From the raw datasets, a total of eleven potential demographic, socioeconomic, and environmental pollution related factors (see Table 1) are selected to explain the district-level geographical variation of COVID-19 mortality. The district-level demographic and socioeconomic factors that are selected in this study are: population; households with at least 9 persons; growth rate; sex ratio; persons with age 50 years or more; households having TV, computer (or laptop), mobile phones and car; number of persons having higher education; the percentage of the urban population. On the other hand, the environmental pollution related variables that are selected are as follows: \(PM_{2.5}\) exposure; \(NO_{2}\) exposure; \(SO_{2}\) exposure.

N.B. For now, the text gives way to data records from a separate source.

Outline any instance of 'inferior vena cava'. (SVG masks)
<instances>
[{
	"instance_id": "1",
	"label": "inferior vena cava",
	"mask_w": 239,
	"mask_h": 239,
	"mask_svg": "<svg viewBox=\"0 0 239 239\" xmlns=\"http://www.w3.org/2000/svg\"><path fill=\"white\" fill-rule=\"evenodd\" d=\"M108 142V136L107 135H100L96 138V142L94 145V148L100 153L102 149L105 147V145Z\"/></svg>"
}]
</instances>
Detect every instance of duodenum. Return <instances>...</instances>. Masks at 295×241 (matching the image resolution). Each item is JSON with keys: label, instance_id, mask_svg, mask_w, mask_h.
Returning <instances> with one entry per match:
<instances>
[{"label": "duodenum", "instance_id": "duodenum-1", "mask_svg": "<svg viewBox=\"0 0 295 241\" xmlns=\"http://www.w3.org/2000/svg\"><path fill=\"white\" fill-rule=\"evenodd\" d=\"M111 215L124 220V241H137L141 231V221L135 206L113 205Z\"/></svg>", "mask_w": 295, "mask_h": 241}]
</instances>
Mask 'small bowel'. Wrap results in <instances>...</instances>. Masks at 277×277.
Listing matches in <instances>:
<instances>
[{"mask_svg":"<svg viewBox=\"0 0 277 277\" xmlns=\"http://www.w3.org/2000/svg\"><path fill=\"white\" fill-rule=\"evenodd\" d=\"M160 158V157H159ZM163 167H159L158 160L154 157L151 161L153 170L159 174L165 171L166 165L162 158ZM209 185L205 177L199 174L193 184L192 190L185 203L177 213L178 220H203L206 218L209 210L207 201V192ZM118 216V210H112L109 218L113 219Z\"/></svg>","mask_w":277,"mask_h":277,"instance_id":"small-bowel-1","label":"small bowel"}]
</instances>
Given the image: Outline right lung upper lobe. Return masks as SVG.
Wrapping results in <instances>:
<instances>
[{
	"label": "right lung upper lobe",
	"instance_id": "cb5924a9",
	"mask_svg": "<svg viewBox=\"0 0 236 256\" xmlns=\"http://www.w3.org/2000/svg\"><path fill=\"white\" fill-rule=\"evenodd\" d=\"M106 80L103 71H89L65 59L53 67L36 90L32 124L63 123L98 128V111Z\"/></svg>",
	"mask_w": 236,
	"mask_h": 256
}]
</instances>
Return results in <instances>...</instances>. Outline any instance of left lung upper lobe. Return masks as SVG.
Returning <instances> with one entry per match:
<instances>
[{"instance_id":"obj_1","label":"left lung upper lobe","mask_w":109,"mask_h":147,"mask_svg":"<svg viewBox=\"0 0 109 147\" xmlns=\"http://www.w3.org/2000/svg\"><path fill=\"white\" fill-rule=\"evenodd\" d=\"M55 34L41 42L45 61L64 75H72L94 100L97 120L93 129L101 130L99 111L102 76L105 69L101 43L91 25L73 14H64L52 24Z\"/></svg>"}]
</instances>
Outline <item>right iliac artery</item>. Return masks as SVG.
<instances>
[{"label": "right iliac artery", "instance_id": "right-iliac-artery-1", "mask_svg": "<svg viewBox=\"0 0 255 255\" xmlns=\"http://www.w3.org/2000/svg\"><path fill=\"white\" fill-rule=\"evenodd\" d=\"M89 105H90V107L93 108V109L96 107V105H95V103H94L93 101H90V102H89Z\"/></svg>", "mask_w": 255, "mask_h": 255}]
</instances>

The district-level long-term exposure to three air pollutants namely PM2.5, \(NO_{2}\), and \(SO_{2}\) are calculated from the raw data of 130 pollution monitoring stations. The mean concentration of each of the above-mentioned air pollutants of all the 130 monitoring stations is computed for the period 2016–2020. For each pollutant, the computed values are spatially aggregated by averaging the values of all monitoring stations of a district. If a district doesn’t contain any monitoring stations, then it’s exposure to that pollutant is computed using Nearest Neighbour interpolation (NNI).

A multicollinearity verification is performed via the Variance Inflation Factor (VIF) to remove unnecessary redundancy among the explanatory variables. VIF can be expressed as follows [Eq. (1)]:

$$\begin{aligned} VIF^{k}= \, & {} \frac{1}{1-R_{k}^{2}} \end{aligned}$$
(1)
$$\begin{aligned} R_{k}^{2}= \, & {} 1- \frac{SSE_k}{SST_k} \end{aligned}$$
(2)

where, \(R_{k}^{2}\) denotes the coefficient of determination that is computed by regressing the \(k^{th}\) variable on remaining explanatory variables. The mathematical expression for \(R_{k}^{2}\) is given in Eq. (2). Here, \(SSE_k\) and \(SST_k\) denote the sum of squares of total variation and sum of squares of errors respectively. Firstly, regression analysis is conducted among all the 11 explanatory variables to compute the VIFs that are shown in Table 2. It is observed that the variable HH_Abv_8_P has high Variance Inflation Factor (VIF = 12.4). Now, if VIFs are larger than 10, it indicates that there is multicollinearity16. Eventually, the variable HH_Abv_8_P is removed from the set of explanatory variables. After that, the regression is again performed on the remaining 10 variables, with the VIFs given in Table 3. Now, it is observed that no VIF exceeds 10 eventually this set of 10 variables can be used for model building.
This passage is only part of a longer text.